### WORK TASK
Search the data for the word "street" and copy every line that contains it.

** TASK INPUT follows **

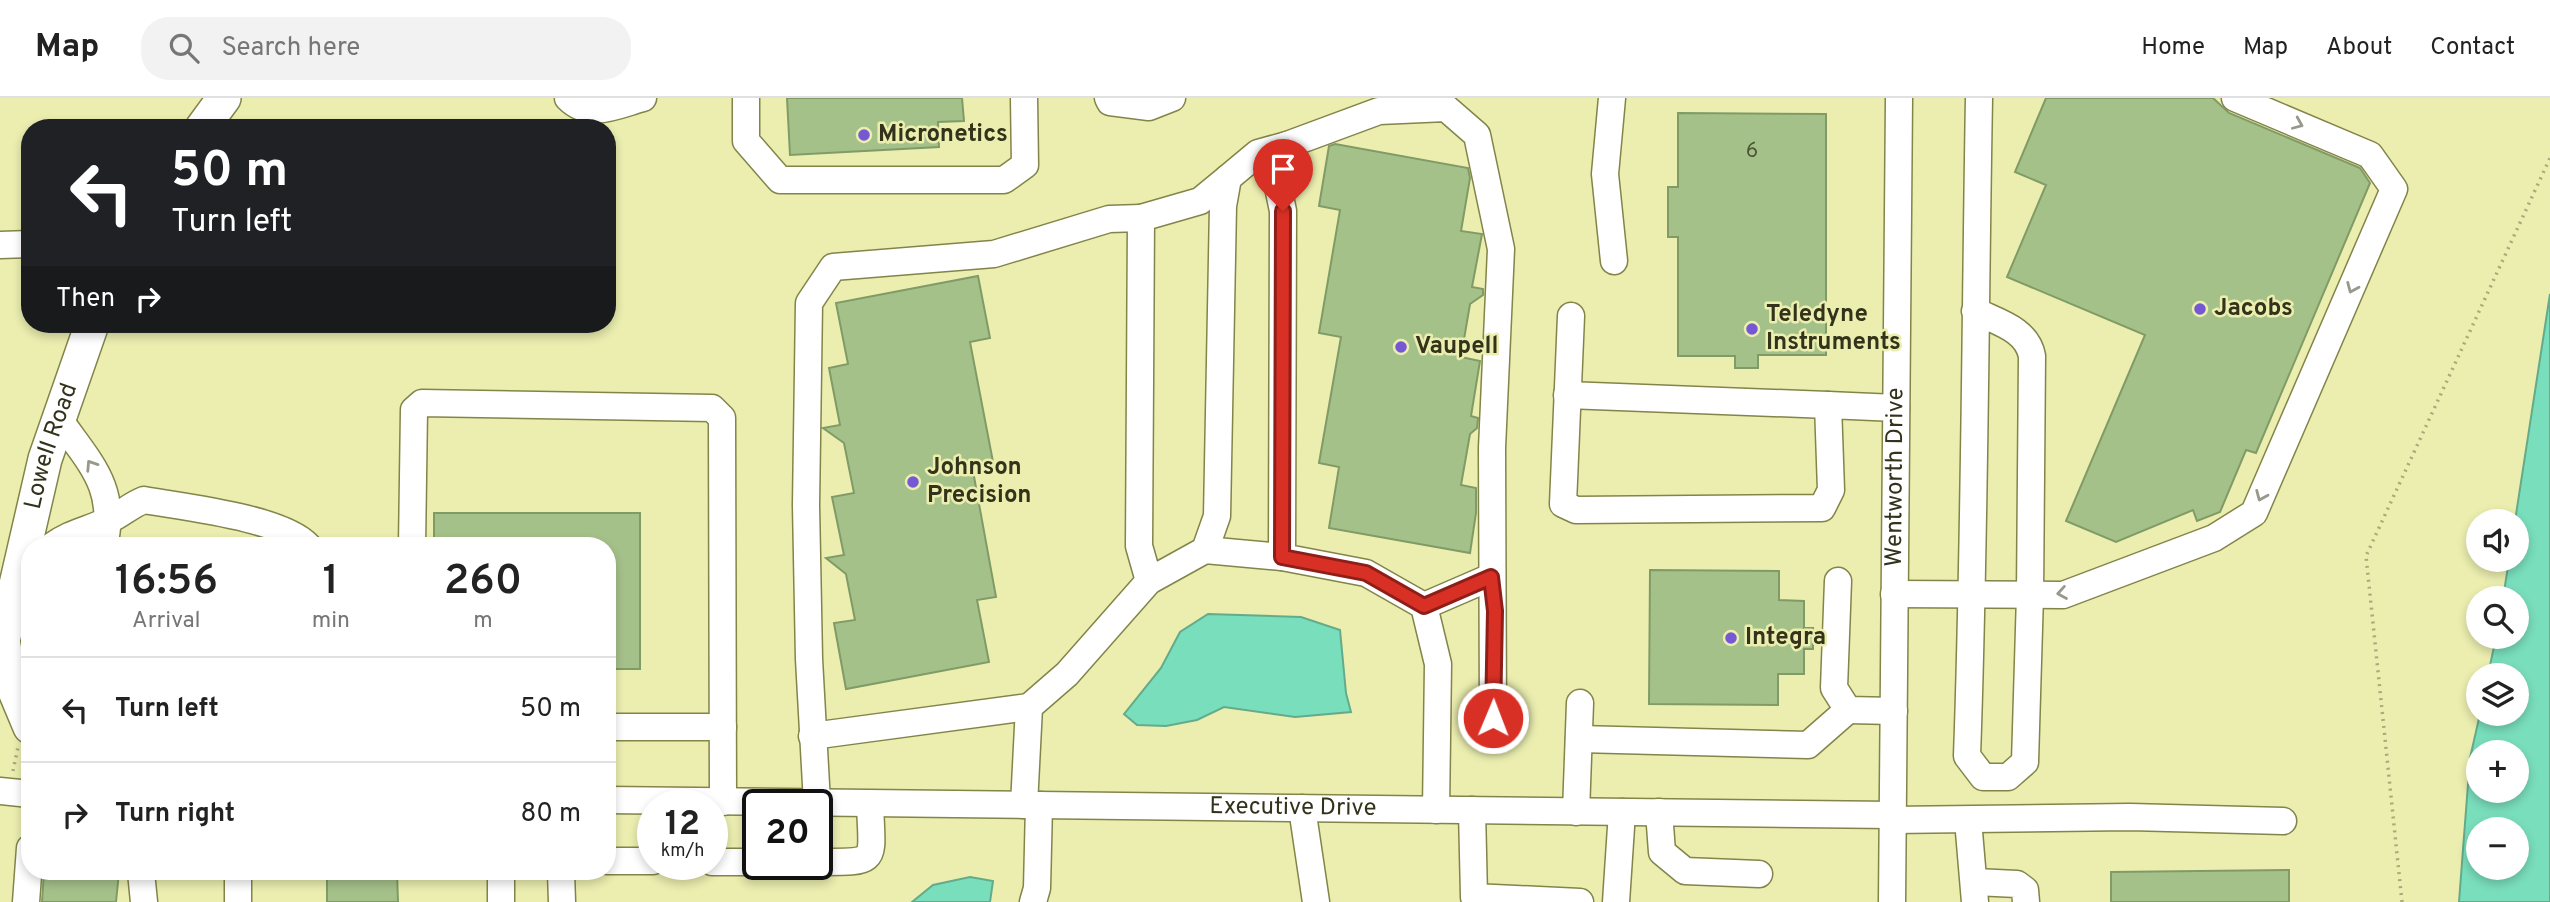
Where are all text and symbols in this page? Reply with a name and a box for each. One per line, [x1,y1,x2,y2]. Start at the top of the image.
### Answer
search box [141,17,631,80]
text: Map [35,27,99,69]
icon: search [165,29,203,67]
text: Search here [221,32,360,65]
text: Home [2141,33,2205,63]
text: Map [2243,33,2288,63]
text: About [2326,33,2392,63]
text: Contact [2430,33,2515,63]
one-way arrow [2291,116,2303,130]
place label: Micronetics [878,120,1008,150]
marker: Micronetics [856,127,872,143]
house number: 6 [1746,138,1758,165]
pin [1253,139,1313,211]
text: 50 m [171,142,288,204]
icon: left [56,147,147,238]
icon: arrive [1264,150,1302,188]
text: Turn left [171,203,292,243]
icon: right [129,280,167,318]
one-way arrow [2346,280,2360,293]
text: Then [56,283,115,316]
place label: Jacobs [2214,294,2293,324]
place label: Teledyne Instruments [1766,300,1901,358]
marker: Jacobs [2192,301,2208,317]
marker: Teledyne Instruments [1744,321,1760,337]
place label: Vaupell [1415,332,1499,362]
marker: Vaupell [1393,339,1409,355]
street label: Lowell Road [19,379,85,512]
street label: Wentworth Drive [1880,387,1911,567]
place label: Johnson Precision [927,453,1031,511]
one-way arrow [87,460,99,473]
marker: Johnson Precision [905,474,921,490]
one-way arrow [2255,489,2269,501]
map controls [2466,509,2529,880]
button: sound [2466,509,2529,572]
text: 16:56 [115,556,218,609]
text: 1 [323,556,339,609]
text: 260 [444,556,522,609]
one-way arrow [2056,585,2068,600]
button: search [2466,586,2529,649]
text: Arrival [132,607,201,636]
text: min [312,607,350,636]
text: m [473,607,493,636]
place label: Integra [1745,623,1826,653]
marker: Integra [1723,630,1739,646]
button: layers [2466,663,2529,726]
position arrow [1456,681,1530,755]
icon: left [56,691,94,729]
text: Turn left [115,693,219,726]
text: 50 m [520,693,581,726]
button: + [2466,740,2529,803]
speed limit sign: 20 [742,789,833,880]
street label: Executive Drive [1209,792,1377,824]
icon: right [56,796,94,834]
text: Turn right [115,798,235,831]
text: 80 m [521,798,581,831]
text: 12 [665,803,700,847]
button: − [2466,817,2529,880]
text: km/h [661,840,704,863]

** End of TASK INPUT **
** TASK INPUT follows **

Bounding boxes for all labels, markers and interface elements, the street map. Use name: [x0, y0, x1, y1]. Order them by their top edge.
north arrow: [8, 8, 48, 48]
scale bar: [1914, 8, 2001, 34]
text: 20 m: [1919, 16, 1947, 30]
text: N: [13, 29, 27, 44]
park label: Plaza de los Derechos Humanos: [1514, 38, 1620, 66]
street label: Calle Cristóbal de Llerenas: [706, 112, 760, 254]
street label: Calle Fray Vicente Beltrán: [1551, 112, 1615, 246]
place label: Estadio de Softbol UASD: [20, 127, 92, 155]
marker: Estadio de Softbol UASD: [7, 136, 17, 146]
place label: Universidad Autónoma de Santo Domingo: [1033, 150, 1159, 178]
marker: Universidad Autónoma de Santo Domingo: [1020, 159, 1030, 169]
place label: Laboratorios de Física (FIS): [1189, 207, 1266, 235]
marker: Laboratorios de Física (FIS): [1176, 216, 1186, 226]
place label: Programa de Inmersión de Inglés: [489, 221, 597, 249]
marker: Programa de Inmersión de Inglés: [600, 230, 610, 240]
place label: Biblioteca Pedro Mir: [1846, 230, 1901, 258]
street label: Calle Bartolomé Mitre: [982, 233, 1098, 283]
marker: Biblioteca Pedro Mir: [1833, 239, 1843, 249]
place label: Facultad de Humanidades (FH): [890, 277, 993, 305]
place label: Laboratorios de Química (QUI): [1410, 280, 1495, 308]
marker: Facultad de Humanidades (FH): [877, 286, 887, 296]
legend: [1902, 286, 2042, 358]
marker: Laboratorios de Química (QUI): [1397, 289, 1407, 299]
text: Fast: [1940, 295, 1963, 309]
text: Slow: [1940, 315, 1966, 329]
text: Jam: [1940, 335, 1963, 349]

** End of TASK INPUT **

### ANSWER BELOW
street label: Lowell Road [19,379,85,512]
street label: Wentworth Drive [1880,387,1911,567]
street label: Executive Drive [1209,792,1377,824]
Bounding boxes for all labels, markers and interface elements, the street map. Use name: [x0, y0, x1, y1]. Order them by their top edge.
street label: Calle Cristóbal de Llerenas: [706, 112, 760, 254]
street label: Calle Fray Vicente Beltrán: [1551, 112, 1615, 246]
street label: Calle Bartolomé Mitre: [982, 233, 1098, 283]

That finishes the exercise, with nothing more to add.